Looking up from their particular circle of Hell, Senator Reed Smoot (R-Utah) and Representative Willis C. Hawley (R-Oregon) must be laughing.

They must realize that President Obama and congressional Democrats are infinitely clever Alinsky students, saying one thing in front of the TV cameras and then doing the opposite behind the scenes. Together, the Obama administration and liberal lawmakers have in a sense revived by stealth the disastrous Smoot-Hawley tariff that exacerbated the Great Depression by encouraging other countries to erect trade barriers.

During the election campaign, after some policy fine-tuning and unexpected drama that took the campaign off-message, Obama begrudgingly conditionally endorsed free trade. Or so it seemed.

His statement came a few months after that bit of intrigue with economic advisor Austan Goolsbee, who now serves Obama in the White House. Goolsbee caused a furor on both sides of the 49th Parallel by telling the Canadian consul general in Chicago that Obama's anti-free trade rhetoric was just the candidate playing up to his left-wing base. Goolsbee said Obama's words were "more reflective of political maneuvering than policy," Fortune reported.
__________
- _REQUIRED TASKS_:
A: List every individual the commentary on Obama's trade policy above mentions by name, giving each name in the form the text uses.
B: Extend the commentary on Obama's trade policy above, picking up after its final sentence.

- _INPUT DATA_:
__________
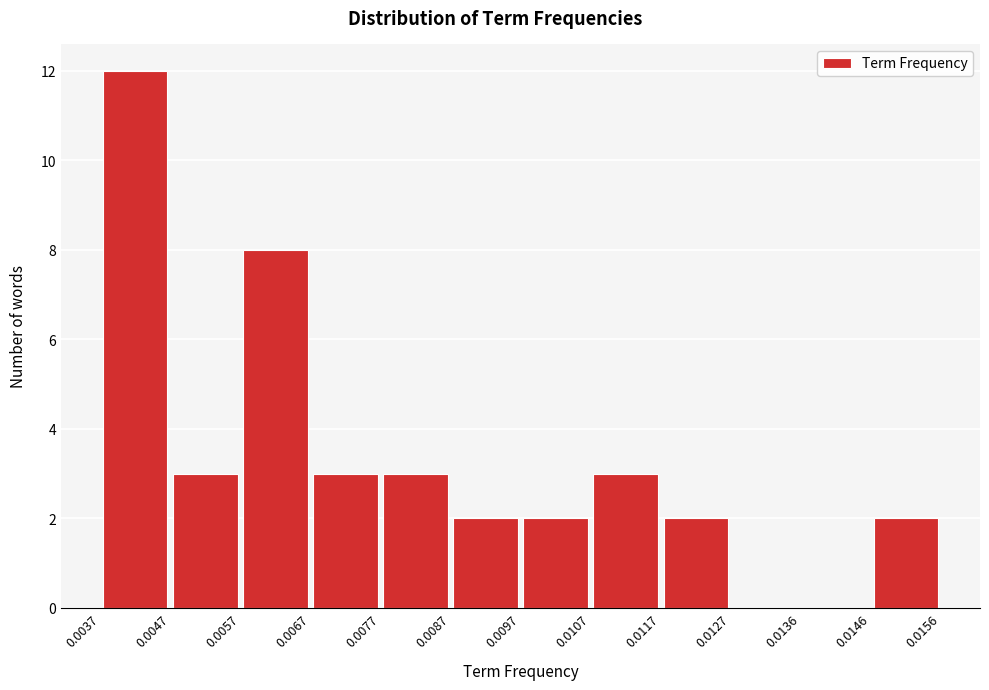

Which range on the x-axis has the tallest bar?

0.0037 to 0.0047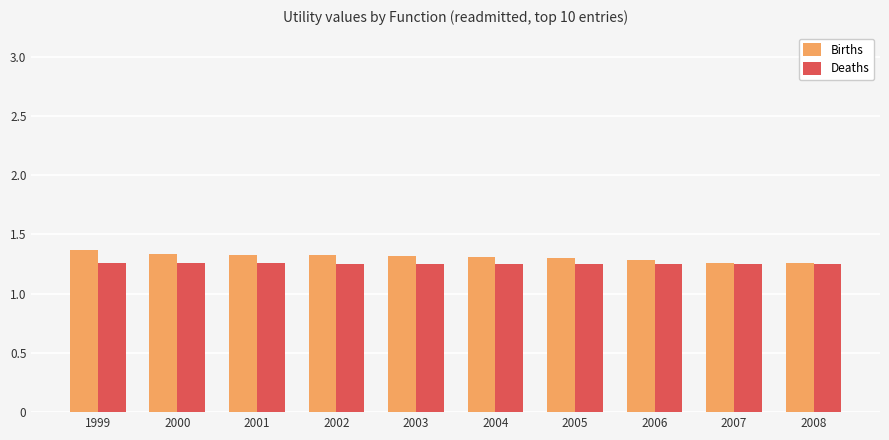

Rank the series by their maximum value, from lowest to highest.

Deaths, Births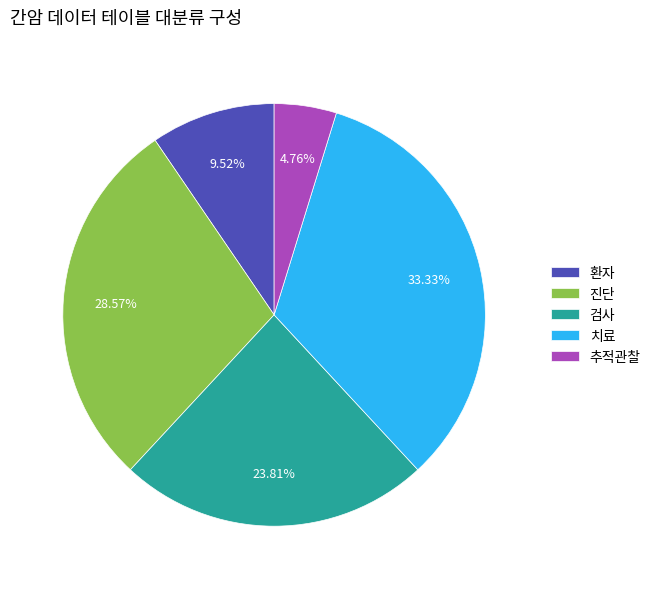

Count the number of slices in the pie.

5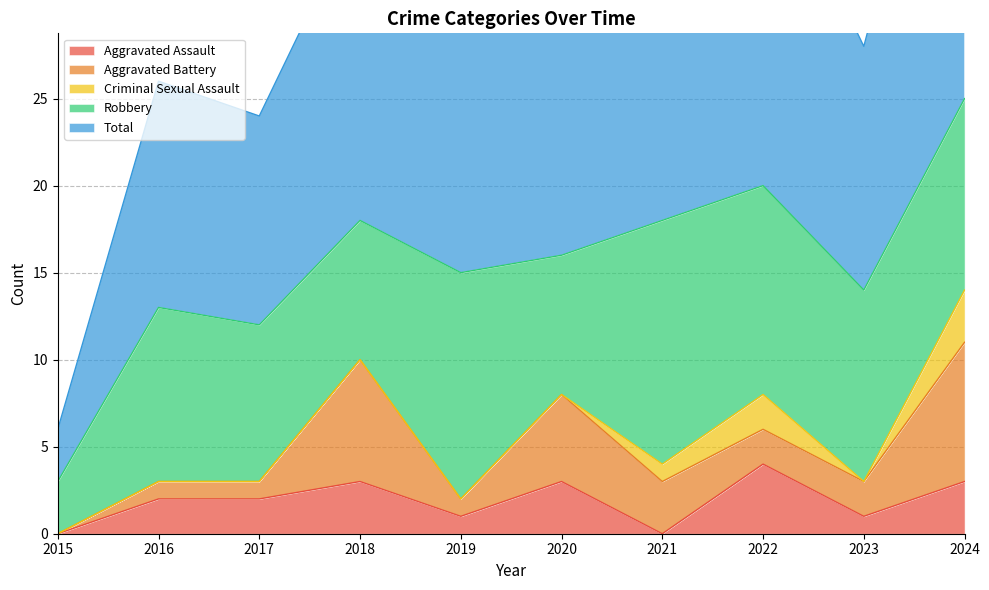

True or false: Total and Robbery intersect in this chart.

False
__________
- _ANSWER LIST_:
A: Reed Smoot, Willis C. Hawley, Obama, Alinsky, Austan Goolsbee

B:
Then, after blasting NAFTA (North American Free Trade Agreement) as "devastating" and "a big mistake," Obama backtracked. "Sometimes during campaigns the rhetoric gets overheated and amplified," he conceded to a Fortune reporter last summer. "Politicians are always guilty of that, and I don't exempt myself," he said.

Of course Obama also needed to genuflect before Big Labor and Big Green so he added the potentially critical proviso that he favors "opening up a dialogue" with trading partners Mexico and Canada "and figuring out how we can make this work for all people."

It was enough to get most of his trade policy critics to back off.

And it was all for show.

Now we learn, courtesy of the Washington Post no less, that buried deep in the must-pass-right-now-or-the-Apocalypse-will-come stimulus package from February there was a hidden trade bill. (The stimulus legislation also erased the Clinton era welfare reforms, but that's another story.)

The stimulus package's "buy American" provisions applying to funding recipients have been denounced even by the loathsome Toronto Star (known in Canadian conservative circles as the Red Star) as part of "a plague of protectionist measures in the U.S."

Too bad, Toronto Star. Perhaps you shouldn't have endorsed Obama. The November 2, 2008 editorial lauded Obama's "fairer tax structure [that] helps working families and small business," and his tax hikes in some areas "to fund health care, education, infrastructure, green initiatives and the military."

Meanwhile, protectionism has come to America, and only now have we begun to notice.

View all comments (10) | Leave a comment

jj| 5.15.09 @ 3:57PM

The history of free trade was written by advocates of free trade more interested in promoting free trade than telling us what happened.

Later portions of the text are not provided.